Und wo wir schon mal am Meer sind: In der Thalia Hamburg stehen die Zeichen auf Durchzug, also auf „Der Idiot“ von Dostojewski, Premiere am 4. 9., also noch so eine olle Kamelle, die ursprünglich einmal ein Roman war, und im Hamburger Schauspielhaus gibt es Shakespeare, „Richard the Kid & the King“ unter der Regie von Karin Henkel, immerhin eine Neuauffrischung, und das tags zuvor (3. 9.).

Es ist nur ein Blick. Aber wir sind wie geblendet. Kein Wort, kein Kontakt

Was aber gibt es auf den Bühnen Berlins, der wichtigsten Theaterstadt Deutschlands? Isso. Das Maxim Gorki eröffnete am Freitag traditionell feministisch mit „1.000 Serpentinen Angst“ nach Olivia Wenzel, Regie Anta Helena Recke – eigentlich war der Start schon eine Woche vorher geplant, doch das Ensemble leidet unter einem Coronafall. Wie es damit umgeht, dass Intendantin Shermin Langhoff einige Zacken aus ihrer politisch korrekten Krone verloren haben dürfte, könnte durchaus interessant sein. Das Programm sieht erstmal nach left-wing business as usual aus.
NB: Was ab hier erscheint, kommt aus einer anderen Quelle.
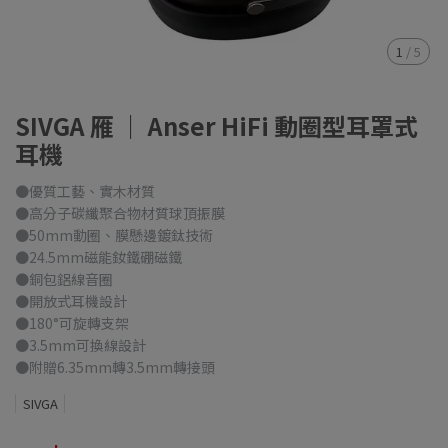
1
/
5
SIVGA 雁 ｜ Anser HiFi 動圈型耳罩式
耳機
●優質工藝、實木材質
●高分子碳纖聚合物材質球頂振膜
●50mm動圈、膜懸邊鍍鈦技術
●24.5mm磁能釹鐵硼磁鐵
●銅包鋁線音圈
●開放式耳機設計
●180°可旋轉支架
●3.5mm可換線設計
●附贈6.35mm轉3.5mm轉接頭
SIVGA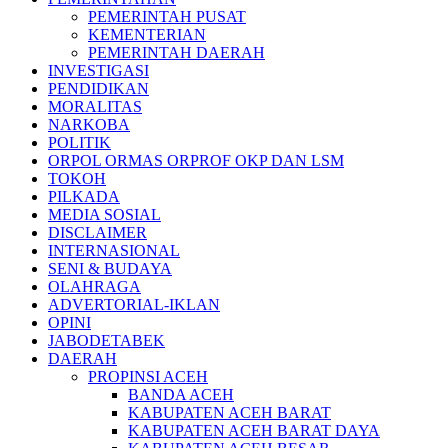
PEMERINTAH PUSAT
KEMENTERIAN
PEMERINTAH DAERAH
INVESTIGASI
PENDIDIKAN
MORALITAS
NARKOBA
POLITIK
ORPOL ORMAS ORPROF OKP DAN LSM
TOKOH
PILKADA
MEDIA SOSIAL
DISCLAIMER
INTERNASIONAL
SENI & BUDAYA
OLAHRAGA
ADVERTORIAL-IKLAN
OPINI
JABODETABEK
DAERAH
PROPINSI ACEH
BANDA ACEH
KABUPATEN ACEH BARAT
KABUPATEN ACEH BARAT DAYA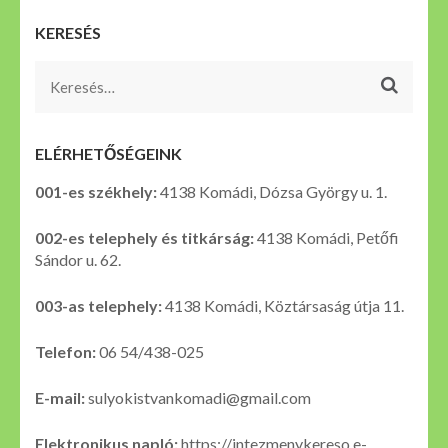
KERESÉS
Keresés:
ELÉRHETŐSÉGEINK
001-es székhely:
4138 Komádi, Dózsa György u. 1.
002-es telephely és titkárság:
4138 Komádi, Petőfi
Sándor u. 62.
003-as telephely:
4138 Komádi, Köztársaság útja 11.
Telefon:
06 54/438-025
E-mail:
sulyokistvankomadi@gmail.com
Elektronikus napló:
https://intezmenykereso.e-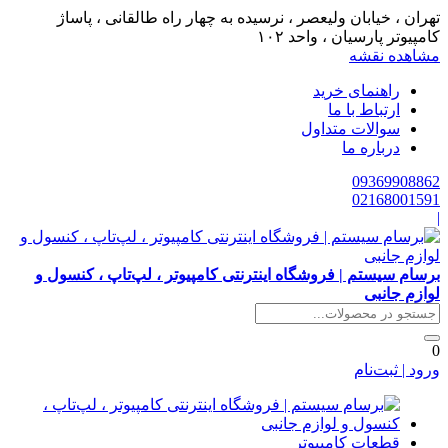
تهران ، خیابان ولیعصر ، نرسیده به چهار راه طالقانی ، پاساژ
کامپیوتر پارسیان ، واحد ۱۰۲
مشاهده نقشه
راهنمای خرید
ارتباط با ما
سوالات متداول
درباره ما
09369908862
02168001591
|
برسام سیستم | فروشگاه اینترنتی کامپیوتر ، لپ‌تاپ ، کنسول و
لوازم جانبی
0
ورود | ثبت‌نام
قطعات کامپیوتر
Die Schaubühne hingegen hat vielleicht das interessanteste Programm: Nach der Eröffnung mit Chris Bushs „Kein Weltuntergang“, die am 4. September stattfindet, kommt zweimal Thomas Ostermeier persönlich zum Zuge, erst mit „Ödipus“ (ohne „König“), dann mit Édouard Louis’ „Wer hat meinen Vater umgebracht“, bevor noch mal Jan Bosse „Eurotrash“ von Christian Kracht dramatisiert, und Maja Zade „Reden über Sex“ macht.
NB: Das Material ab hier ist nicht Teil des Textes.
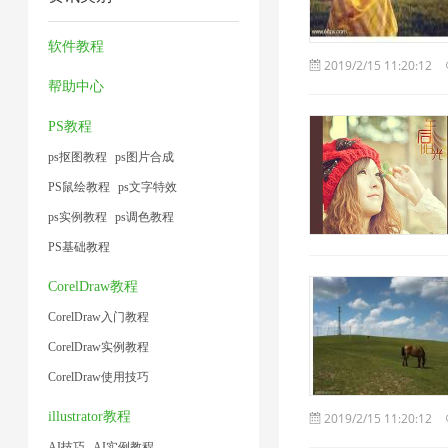
工
压
缩
频
片
1
术
具
缩
器
大
软件教程
1
1
2019/2/15 11:20:12
1
1
2
小
帮助中心
1
PS教程
ps抠图教程
ps图片合成
PS鼠绘教程
ps文字特效
ps实例教程
ps调色教程
PS基础教程
CorelDraw教程
CorelDraw入门教程
CorelDraw实例教程
CorelDraw使用技巧
illustrator教程
2019/2/15 11:20:12
AI技巧
AI实例教程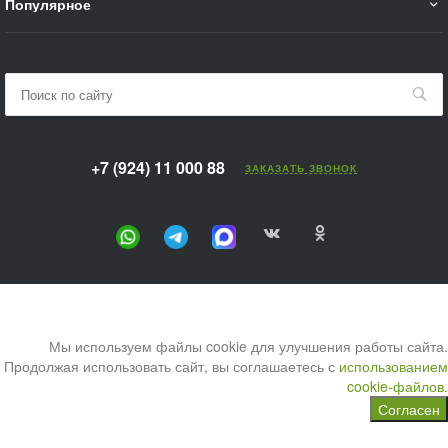
Популярное
+7 (924) 11 000 88
ЗАКАЗАТЬ ЗВОНОК
Мы используем файлы cookie для улучшения работы сайта.
Продолжая использовать сайт, вы соглашаетесь с
использованием
cookie-файлов.
Согласен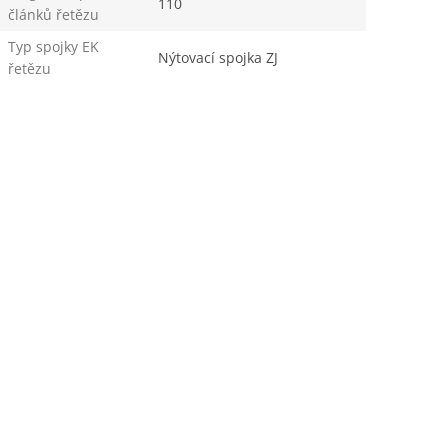
110
článků řetězu
Typ spojky EK
Nýtovací spojka ZJ
řetězu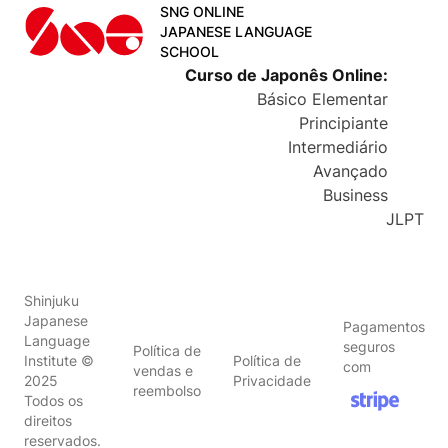
SNG ONLINE
JAPANESE LANGUAGE
SCHOOL
Curso de Japonês Online
:
Básico Elementar
Principiante
Intermediário
Avançado
Business
JLPT
Shinjuku
Japanese
Pagamentos
Language
seguros
Política de
Institute
©
Política de
com
vendas e
2025
Privacidade
reembolso
Todos os
direitos
reservados.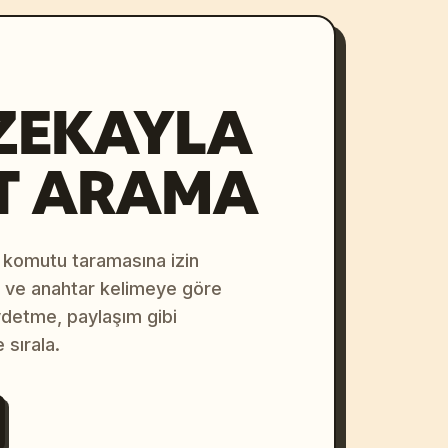
ZEKAYLA
T ARAMA
 komutu taramasına izin
na ve anahtar kelimeye göre
ydetme, paylaşım gibi
 sırala.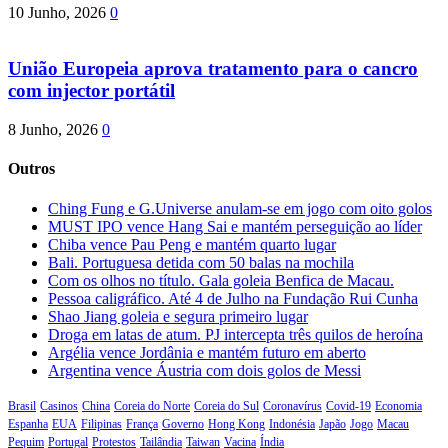
10 Junho, 2026
0
União Europeia aprova tratamento para o cancro
com injector portátil
8 Junho, 2026
0
Outros
Ching Fung e G.Universe anulam-se em jogo com oito golos
MUST IPO vence Hang Sai e mantém perseguição ao líder
Chiba vence Pau Peng e mantém quarto lugar
Bali. Portuguesa detida com 50 balas na mochila
Com os olhos no título. Gala goleia Benfica de Macau.
Pessoa caligráfico. Até 4 de Julho na Fundação Rui Cunha
Shao Jiang goleia e segura primeiro lugar
Droga em latas de atum. PJ intercepta três quilos de heroína
Argélia vence Jordânia e mantém futuro em aberto
Argentina vence Áustria com dois golos de Messi
Brasil
Casinos
China
Coreia do Norte
Coreia do Sul
Coronavírus
Covid-19
Economia
Espanha
EUA
Filipinas
França
Governo
Hong Kong
Indonésia
Japão
Jogo
Macau
Pequim
Portugal
Protestos
Tailândia
Taiwan
Vacina
Índia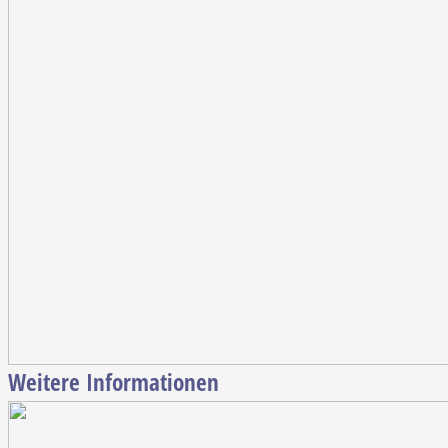
Weitere Informationen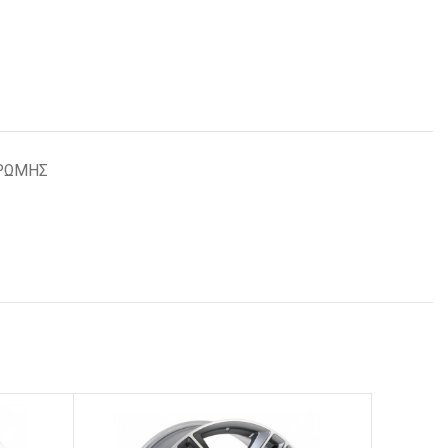
ΡΩΜΗΣ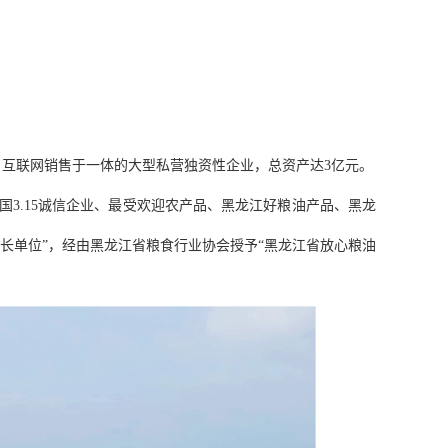
、互联网销售于一体的大型私营独资性企业，总资产达3亿元。
3.15诚信企业、最受欢迎农产品、黑龙江好粮油产品、黑龙
长单位”，经由黑龙江省粮食行业协会授予“黑龙江省放心粮油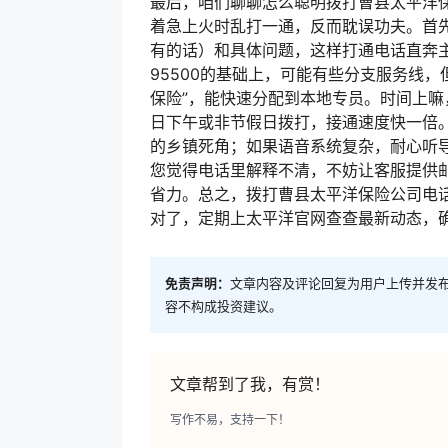
最后，咱们聊聊怎么聪明拨打曹县太平洋
着急上火时乱打一通，反而耽误功夫。首
有的话）和具体问题，这样打通电话直奔
95500的基础上，可能有些分支服务线
保险”，能快速分配到本地专员。时间上嘛，
日下午或非节假日拨打，接通速度快一倍
的乡镇死角；如果语音系统复杂，耐心听导
您觉得电话里解释不清，不妨让客服提供邮
省力。总之，拨打曹县太平洋保险公司电
对了，定期上太平洋官网查查最新动态，确
免责声明：
文章内容及评论回复为用户上传并发
容不构成投资建议。
文章帮到了我，有赏！
写作不易，支持一下！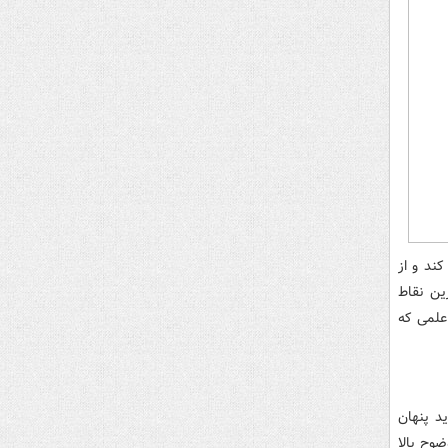
ند و از
ین نقاط
علمی که
ید پنهان
وح بالا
Die Volksbühne macht aus ihrem Comeback – Pollesch ante portas! – noch ein Geheimnis; das Berliner Ensemble gibt, nicht besonders einfallsreich, „Die Dreigroschenoper“, und, last but not least hat das Deutsche Theater „Mercedes“ von Thomas Brasch im Programm (10. September). Wir finden: Maske auf, Impfpass parat, der Herbst kann kommen!